-- Tasks and exercises --
(a) In the passage on IBM culture, write out the part starting with "With enough screaming" and going on through "they did make.", substituting "predictability" for "stability".
(b) Resume the passage on IBM culture, carrying it on after its last sentence.

╭─ Passage given

Here are some parts of the sick IBM culture:

(1) Marketing.

"You might think that IBM is a technology company or a computer company, but
you would be wrong. IBM is a marketing company: They look for opportunities to
sell. They might get into grocery stores tomorrow if they thought that there
was money to be made there." \-- IIRC from a manager of a large IBM branch
office. Same guy, IIRC: "You might think that IBM research comes up with
powerful new technology. IBM development turns this technology into good, new
products. Then IBM marketing sells these products and makes money. That's
exactly backwards: Instead, IBM marketing comes up with what new products can
be sold at a profit. IBM development builds these products and gets them ready
for the market. If development has trouble, they may go to IBM research for
solutions. What IBM charges for the products has nothing to do with what IBM's
costs are: Instead, IBM sells the products for what the customers are willing
to pay."

Consequences: (A) IBM respects people who do well managing marketing efforts.
(B) IBM does not much respect technical people or people not in management.
(C) The decision makers in IBM are marketing people who are not very
technical. So, these people are slow to see the market and marketing potential
of new technology. (D) Long IBM's approach to what to sell was that their main
customers, large banks, insurance companies, manufacturing companies, would
grab their IBM marketing representatives and scream about problems they had.
With enough screaming with clearly enough market potential, finally IBM would
develop and sell a solution.

(2) IBM Management

In this way, part of the IBM culture was the primacy of the middle and upper
managers. High stability was valued. Innovation was not. The higher managers
had staffs to thoroughly study each decision. Then the manager had plenty of
cover for the decisions they did make.

IIRC, an early remark of IBM CEO Lou Gerstner was that "IBM is the most
arrogant, inwardly directed, process oriented company I've ever seen, and I've
seen a lot of companies.".

(3) Stuck with Mainframes

So, these attitudes caused IBM to miss out on essentially everything past 3270
terminals connected to CICS (customer information control system -- for
building and running interactive applications, e.g., for order entry) on an
IBM 370 family _mainframe_.

So, sure, can see this situation as a case of "The Innovator's Dilemma". I.e.,
IBM was slow to get into lines of business that would compete, under sell,
undercut, beat IBM's mainframe, cash cow business.

(4) IBM Missed out

Long a standard attitude in IBM was that IBM needed only high margin
businesses and should not try to compete in low margin businesses. So, with
this thinking, IBM passed on the businesses of Intel, Microsoft, Cisco,
Oracle, Google, Qualcomm, Apple, etc.

So, IBM missed out on the growth of TCP/IP, Cisco, Intel, Microsoft, the
Internet, Web browsers, Google, Facebook, Amazon, Apple, etc.

With high irony, IBM long made the crucial, core chips used in the high end
routers of Cisco and Juniper. Why? IBM had a microelectronics division, and
they saw those chips as a business opportunity. But IBM did not pick up that
ball and run with it to compete against Cisco or Juniper in high end routers.

╰─
╭─ Supplied records

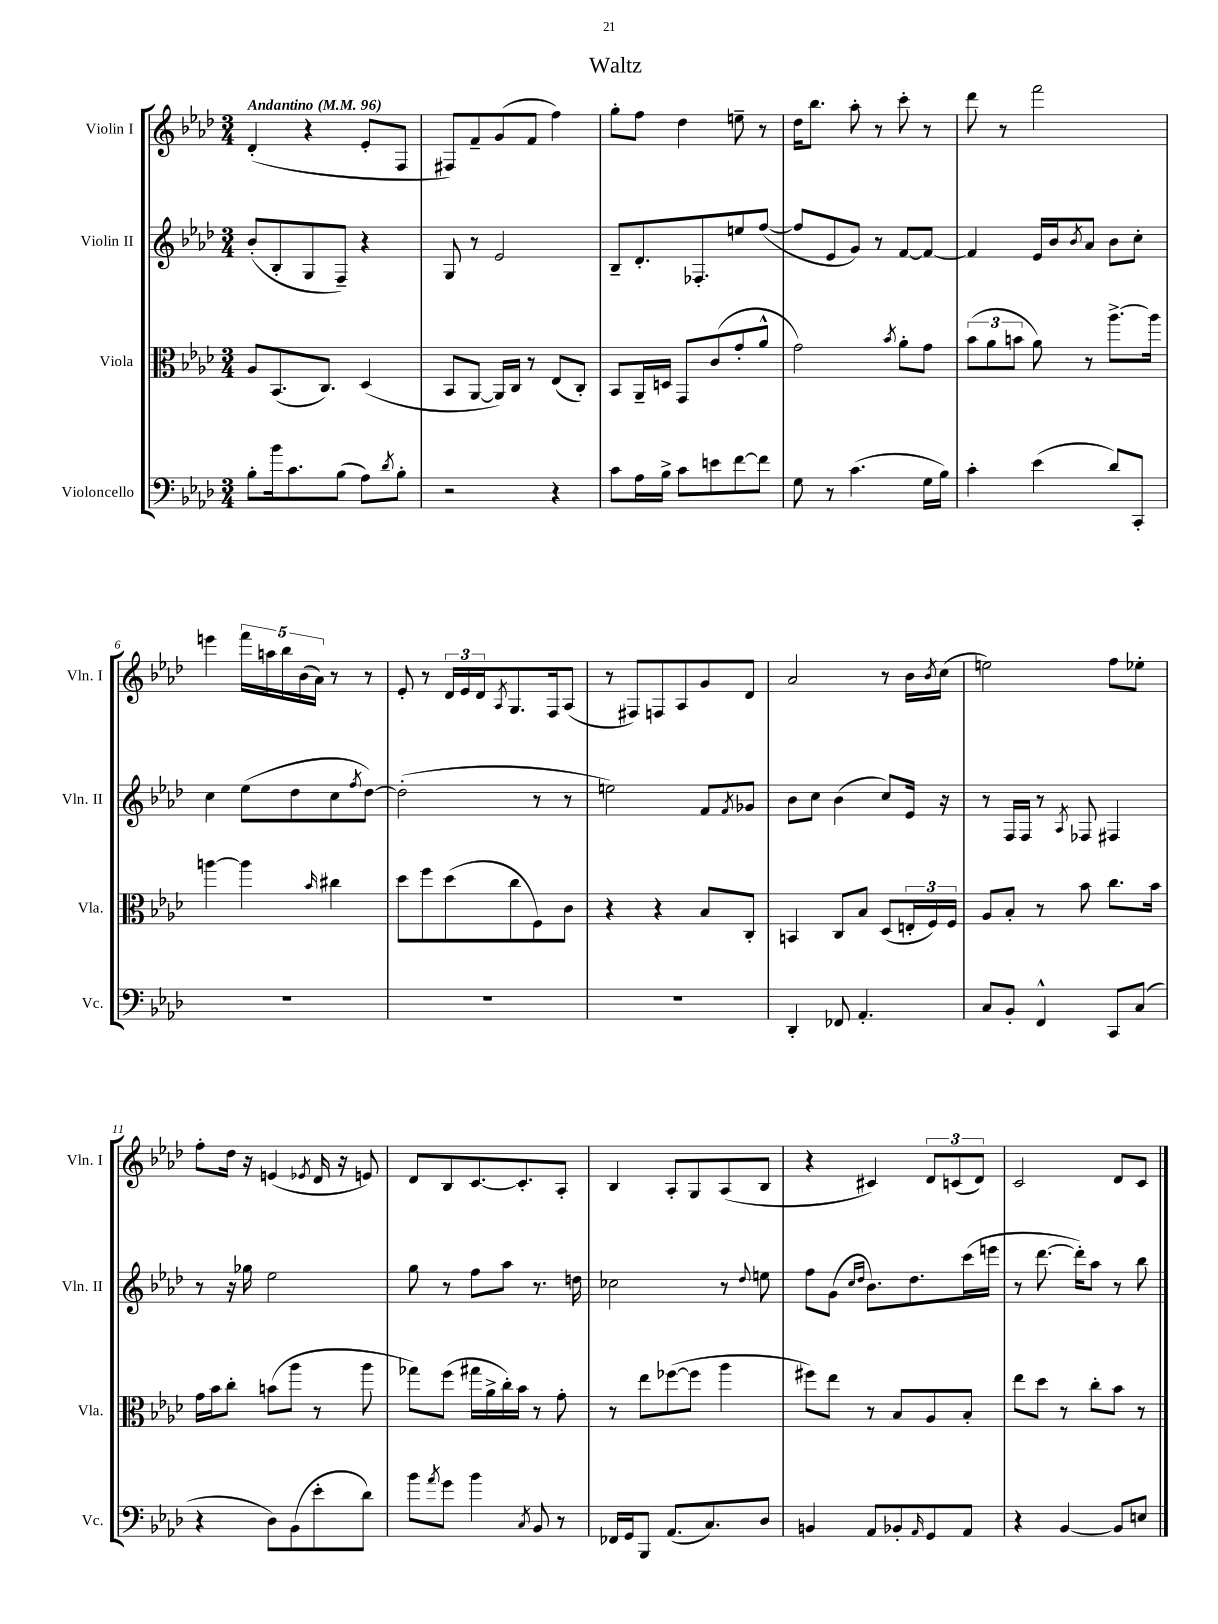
\header { title = "Waltz" }
<<
\new StaffGroup <<
\new Staff = "s0" \with { instrumentName = "Violin I" shortInstrumentName = "Vln. I" } {
    \clef treble \key aes \major \numericTimeSignature \time 3/4 \tempo "Andantino" 4 = 96
    des'4-.( r4 ees'8-. f8 |
    fis8) f'8-- g'8( f'8 f''4) |
    g''8-. f''8 des''4 e''8-- r8 |
    des''16 bes''8. aes''8-. r8 c'''8-. r8 |
    des'''8 r8 f'''2 |
    e'''4 \tuplet 5/4 { f'''16 a''16 bes''16 bes'16( aes'16) } r8 r8 |
    ees'8-. r8 \tuplet 3/2 { des'16 ees'16 des'16 } \acciaccatura { aes8 } g8. f16 aes8( |
    r8 fis8) f8 aes8 g'8 des'8 |
    aes'2 r8 bes'16 \acciaccatura { bes'8 } c''16( |
    e''2) f''8 ees''8-. |
    f''8-. des''16 r16 e'4( \acciaccatura { ees'8 } des'16 r16 e'8) |
    des'8 bes8 c'8.~ c'8.-. aes8-. |
    bes4 aes8-. g8 aes8( bes8 |
    r4 cis'4) \tuplet 3/2 { des'8 c'8( des'8) } |
    c'2 des'8 c'8 \bar "|." |
}
\new Staff = "s1" \with { instrumentName = "Violin II" shortInstrumentName = "Vln. II" } {
    \clef treble \key aes \major \numericTimeSignature \time 3/4
    bes'8-.( bes8-. g8 f8--) r4 |
    g8 r8 ees'2 |
    bes8-- des'8.-. fes8.-. e''8 f''8~( |
    f''8 ees'8 g'8) r8 f'8~ f'8~ |
    f'4 ees'16 bes'16 \acciaccatura { bes'8 } aes'8 bes'8 c''8-. |
    c''4 ees''8( des''8 c''8 \acciaccatura { f''8 } des''8~) |
    des''2-.( r8 r8 |
    e''2) f'8 \acciaccatura { f'8 } ges'8 |
    bes'8 c''8 bes'4( c''8) ees'16 r16 |
    r8 f16 f16 r8 \acciaccatura { aes8 } fes8 fis4 |
    r8 r16 ges''16 ees''2 |
    g''8 r8 f''8 aes''8 r8. d''16 |
    ces''2 r8 \appoggiatura { des''8 } e''8 |
    f''8 g'8( \grace { c''16 des''16 } bes'8.) des''8. c'''16( e'''16 |
    r8 des'''8.~ des'''16-.) aes''8 r8 bes''8 \bar "|." |
}
\new Staff = "s2" \with { instrumentName = "Viola" shortInstrumentName = "Vla." } {
    \clef alto \key aes \major \numericTimeSignature \time 3/4
    aes8 bes,8.( c8.) des4( |
    bes,8 aes,8~ aes,16) c16 r8 ees8( c8-.) |
    bes,8 aes,16-- d16 g,8 c'8( g'8-. aes'8-^ |
    g'2) \acciaccatura { bes'8 } aes'8-. g'8 |
    \tuplet 3/2 { bes'8( aes'8 b'8 } aes'8) r8 aes''8.~-> aes''16 |
    a''4~ a''4 \grace { bes'16 } cis''4 |
    des''8 f''8 des''8( c''8 f8) c'8 |
    r4 r4 bes8 c8-. |
    b,4 c8 bes8 des8( \tuplet 3/2 { e16-. f16) f16 } |
    aes8 bes8-. r8 bes'8 c''8. bes'16 |
    g'16 bes'16 c''8-. b'8( aes''8 r8 aes''8 |
    ges''8) f''8( gis''16 aes'16-> c''16-.) bes'16 r8 g'8-. |
    r8 ees''8 fes''8~( fes''8 aes''4 |
    fis''8) ees''8 r8 bes8 aes8 bes8-. |
    ees''8 des''8 r8 c''8-. bes'8 r8 \bar "|." |
}
\new Staff = "s3" \with { instrumentName = "Violoncello" shortInstrumentName = "Vc." } {
    \clef bass \key aes \major \numericTimeSignature \time 3/4
    bes8-. bes'16 c'8. bes8( aes8) \acciaccatura { des'8 } bes8-. |
    r2 r4 |
    c'8 aes16 bes16-> c'8 e'8 f'8~ f'8 |
    g8 r8 c'4.( g16 bes16) |
    c'4-. ees'4( des'8) c,8-. |
    R2. |
    R2. |
    R2. |
    des,4-. fes,8 aes,4.-. |
    c8 bes,8-. f,4-^ c,8 c8( |
    r4 des8) bes,8( ees'8-. des'8) |
    bes'8 \acciaccatura { aes'8 } g'8 bes'4 \acciaccatura { c8 } bes,8 r8 |
    fes,16 g,16 bes,,8 aes,8.( c8.) des8 |
    b,4 aes,8 bes,8-. \grace { aes,16 } g,8 aes,8 |
    r4 bes,4~ bes,8 e8 \bar "|." |
}
>>
>>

╰─

-- Answers for the tasks --
(a)
With enough screaming with clearly enough market potential, finally IBM would
develop and sell a solution.

(2) IBM Management

In this way, part of the IBM culture was the primacy of the middle and upper
managers. High predictability was valued. Innovation was not. The higher managers
had staffs to thoroughly study each decision. Then the manager had plenty of
cover for the decisions they did make.

(b)
Due to J. Cocke and his 801 computer, IBM Research was early in RISC. There
was some usage of RISC in some IBM mainframe I/O subsystems and in IBM's AIX
workstation lines, but RISC became a big thing (e.g., the current Hennessy,
Patterson Turing award that claims that now 99% of processors are RISC) but
apparently not for IBM. IBM was ahead in magnetic recording with giant magneto
resistance disk heads, but Western Digital, etc. were successful with disks
but not IBM. IBM had high end research on architecture, algorithms, and
software for high end disk clusters, but, IIRC, EMC made the big bucks there,
not IBM. IBM Research was early into "wearable" computers, but Apple got rich
with the iPhone, etc., not IBM. At one time, IBM actually ran all of the
Internet, but they never saw the opportunity there until too late. IBM had an
early Web browser but let others get big leverage in the browser wars. At one
time, IBM had the TCP/IP stack in chip hardware, but they failed to make big
bucks with that. At one time, maybe still, much of the backbone of the
Internet needs an IBM-invented amplifier that amplifies the optical signals on
the optical fibers without converting back to digital; that was great leverage
over the backbone of the Internet, but IBM didn't take that opportunity. The
chip manufacturers are only just now moving to extreme UV for their light
sources, but parts of IBM saw the point back in the 1980s or so and built a
cyclotron as an X-ray source for a microelectronics lithography light source.
Today there are lots of chip companies -- Intel, AMD, Qualcomm, etc. -- and
several high end chip foundries but apparently IBM is not a major player
there. IBM was early into social computing, with Prodigy, etc., but AOL and
later Facebook did well. Prodigy was also with Sears and for on-line selling,
but Amazon made the big bucks there. IBM was early into really good work in
virtual machines, e.g., the 360/67 of 1967 and its CP/67 virtual machine
software. But VMware made the big bucks with virtual machines. IBM was a
leader in relational database, with System R and DB/2 and the software on the
System/38, etc., but Oracle, SQL Server, etc. are the database success stories
now. IBM had object oriented software in firmware in 1970 or so, but
apparently IBM never became a leader in object oriented computing. PCs? IBM
was essentially the leader, but Microsoft and Intel made the big bucks from
PCs, not IBM. Cloud computing? I've heard of Amazon, Microsoft, and Google but
much less about IBM. Laser printers? Same song, next verse.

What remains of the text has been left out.